→ To do:
Reproduce word for word, from the entries below, the line with "predecir o entender", the line with "Asimismo, es frecuente", and every line between them, and nothing more.

→ Source information:
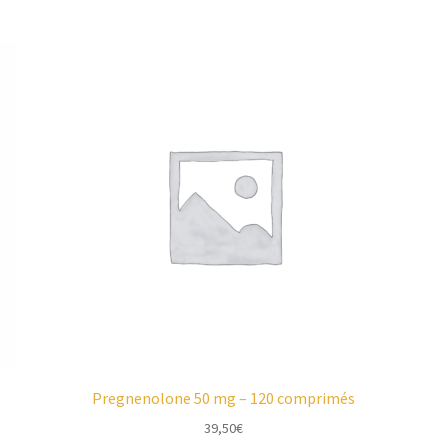
Pregnenolone 50 mg – 120 comprimés
39,50
€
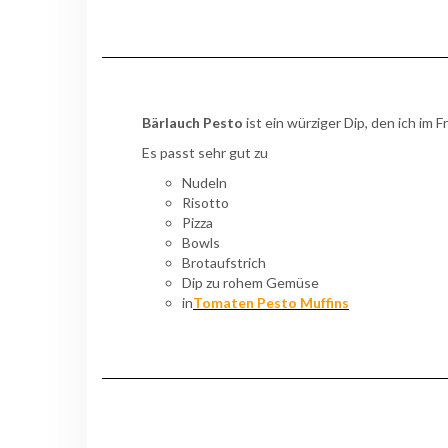
Bärlauch Pesto
ist ein würziger Dip, den ich im
Es passt sehr gut zu
Nudeln
Risotto
Pizza
Bowls
Brotaufstrich
Dip zu rohem Gemüse
in
Tomaten Pesto Muffins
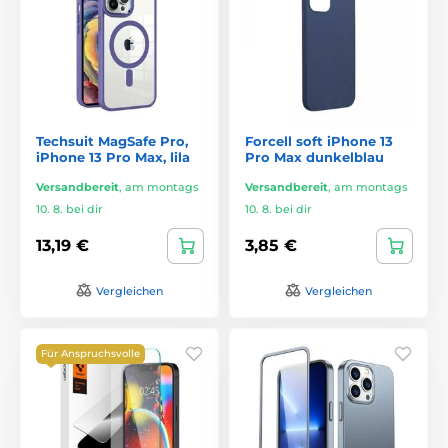
Techsuit MagSafe Pro,
Forcell soft iPhone 13
iPhone 13 Pro Max, lila
Pro Max dunkelblau
Versandbereit
,
am montags
Versandbereit
,
am montags
10. 8. bei dir
10. 8. bei dir
13,19 €
3,85 €
Vergleichen
Vergleichen
Für Anspruchsvolle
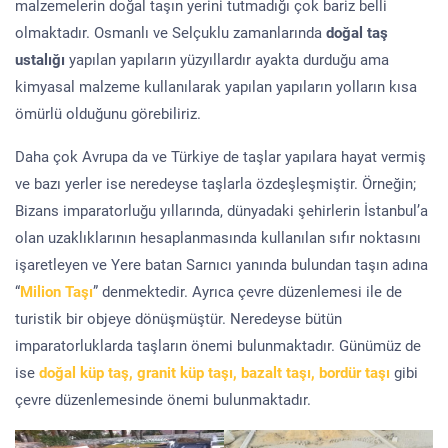
malzemelerin doğal taşın yerini tutmadığı çok bariz belli
olmaktadır. Osmanlı ve Selçuklu zamanlarında
doğal taş
ustalığı
yapılan yapıların yüzyıllardır ayakta durduğu ama
kimyasal malzeme kullanılarak yapılan yapıların yolların kısa
ömürlü olduğunu görebiliriz.
Daha çok Avrupa da ve Türkiye de taşlar yapılara hayat vermiş
ve bazı yerler ise neredeyse taşlarla özdeşleşmiştir. Örneğin;
Bizans imparatorluğu yıllarında, dünyadaki şehirlerin İstanbul’a
olan uzaklıklarının hesaplanmasında kullanılan sıfır noktasını
işaretleyen ve Yere batan Sarnıcı yanında bulundan taşın adına
“
Milion Taşı
” denmektedir. Ayrıca çevre düzenlemesi ile de
turistik bir objeye dönüşmüştür. Neredeyse bütün
imparatorluklarda taşların önemi bulunmaktadır. Günümüz de
ise
doğal küp taş, granit küp taşı, bazalt taşı, bordür taşı
gibi
çevre düzenlemesinde önemi bulunmaktadır.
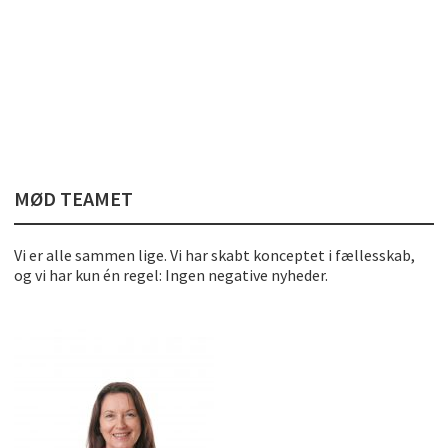
MØD TEAMET
Vi er alle sammen lige. Vi har skabt konceptet i fællesskab,
og vi har kun én regel: Ingen negative nyheder.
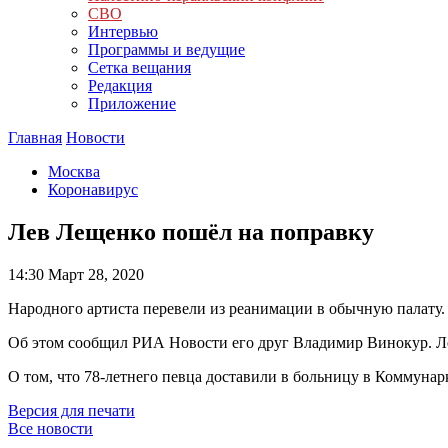
СВО
Интервью
Программы и ведущие
Сетка вещания
Редакция
Приложение
Главная
Новости
Москва
Коронавирус
Лев Лещенко пошёл на поправку
14:30
Март 28, 2020
Народного артиста перевели из реанимации в обычную палату.
Об этом сообщил РИА Новости его друг Владимир Винокур. Ле
О том, что 78-летнего певца доставили в больницу в Коммунар
Версия для печати
Все новости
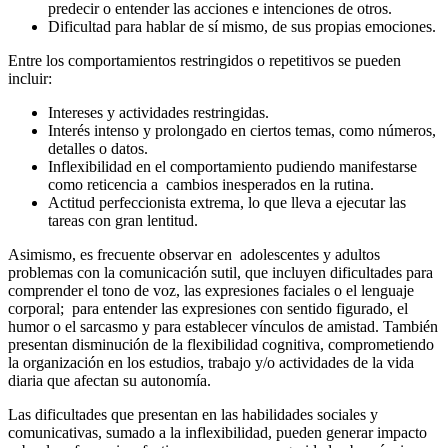
predecir o entender las acciones e intenciones de otros.
Dificultad para hablar de sí mismo, de sus propias emociones.
Entre los comportamientos restringidos o repetitivos se pueden
incluir:
Intereses y actividades restringidas.
Interés intenso y prolongado en ciertos temas, como números,
detalles o datos.
Inflexibilidad en el comportamiento pudiendo manifestarse
como reticencia a cambios inesperados en la rutina.
Actitud perfeccionista extrema, lo que lleva a ejecutar las
tareas con gran lentitud.
Asimismo, es frecuente observar en adolescentes y adultos
problemas con la comunicación sutil, que incluyen dificultades para
comprender el tono de voz, las expresiones faciales o el lenguaje
corporal; para entender las expresiones con sentido figurado, el
humor o el sarcasmo y para establecer vínculos de amistad. También
presentan disminución de la flexibilidad cognitiva, comprometiendo
la organización en los estudios, trabajo y/o actividades de la vida
diaria que afectan su autonomía.
Las dificultades que presentan en las habilidades sociales y
comunicativas, sumado a la inflexibilidad, pueden generar impacto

→ Solution to this exercise:
predecir o entender las acciones e intenciones de otros.
Dificultad para hablar de sí mismo, de sus propias emociones.
Entre los comportamientos restringidos o repetitivos se pueden
incluir:
Intereses y actividades restringidas.
Interés intenso y prolongado en ciertos temas, como números,
detalles o datos.
Inflexibilidad en el comportamiento pudiendo manifestarse
como reticencia a cambios inesperados en la rutina.
Actitud perfeccionista extrema, lo que lleva a ejecutar las
tareas con gran lentitud.
Asimismo, es frecuente observar en adolescentes y adultos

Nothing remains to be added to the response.